Harga Obat di Pandeglang Naik hingga 30 Persen, Warga dan Apotek Mengeluh
PANDEGLANG, iNewsBanten – Kenaikan harga sejumlah obat-obatan di Indonesia mulai dikeluhkan masyarakat, termasuk di Kabupaten Pandeglang, Banten. Pelemahan nilai tukar rupiah terhadap dolar Amerika Serikat disebut menjadi salah satu faktor utama yang memicu kenaikan biaya bahan baku dan komponen dalam industri farmasi. Senin, (15/06/2026).
Di salah satu apotek yang berada di Kecamatan Banjar, Kabupaten Pandeglang, harga berbagai jenis obat mengalami kenaikan cukup signifikan. Obat-obatan yang umum dikonsumsi masyarakat, seperti obat sakit kepala hingga obat maag, kini dijual dengan harga lebih tinggi dibanding beberapa bulan sebelumnya.

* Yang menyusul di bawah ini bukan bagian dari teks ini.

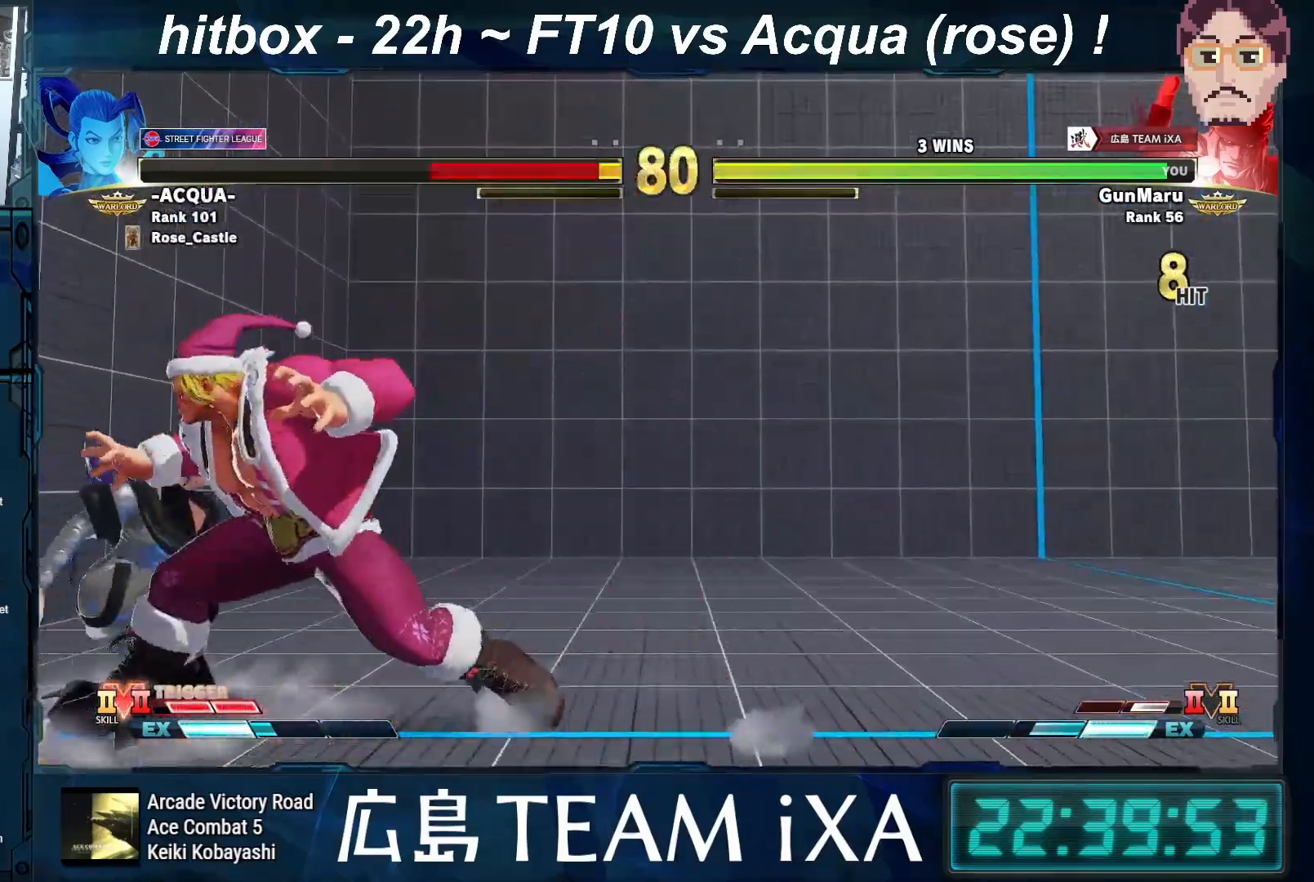
{"buttons": ["CROSS", "SQUARE"], "left_stick": "center", "events": [[50, "SQUARE", "down"], [100, "SQUARE", "up"], [117, "SQUARE", "down"], [150, "SQUARE", "up"], [183, "left_stick", "center"], [267, "left_stick", "left"], [467, "CROSS", "down"], [467, "SQUARE", "down"], [500, "left_stick", "center"]]}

Pemilik apotek Banjar Medika Farma, Atih Abdul Hakim, mengatakan kenaikan harga terjadi secara bertahap seiring melemahnya nilai tukar rupiah terhadap dolar AS. Menurutnya, sebagian besar bahan baku dan komponen yang digunakan industri farmasi masih bergantung pada impor, sehingga perubahan kurs berdampak langsung terhadap harga obat di pasaran.
“Sejumlah obat mengalami kenaikan harga antara 15 hingga 30 persen. Kenaikan ini terjadi bertahap dalam beberapa bulan terakhir,” ujarnya.
Atih mengungkapkan, kondisi tersebut tidak hanya berdampak pada konsumen, tetapi juga terhadap usaha apotek yang dikelolanya. Ia mengaku omzet penjualan mengalami penurunan karena daya beli masyarakat melemah. Selain itu, banyak pelanggan yang menyampaikan keluhan saat mengetahui harga obat yang mereka butuhkan mengalami kenaikan.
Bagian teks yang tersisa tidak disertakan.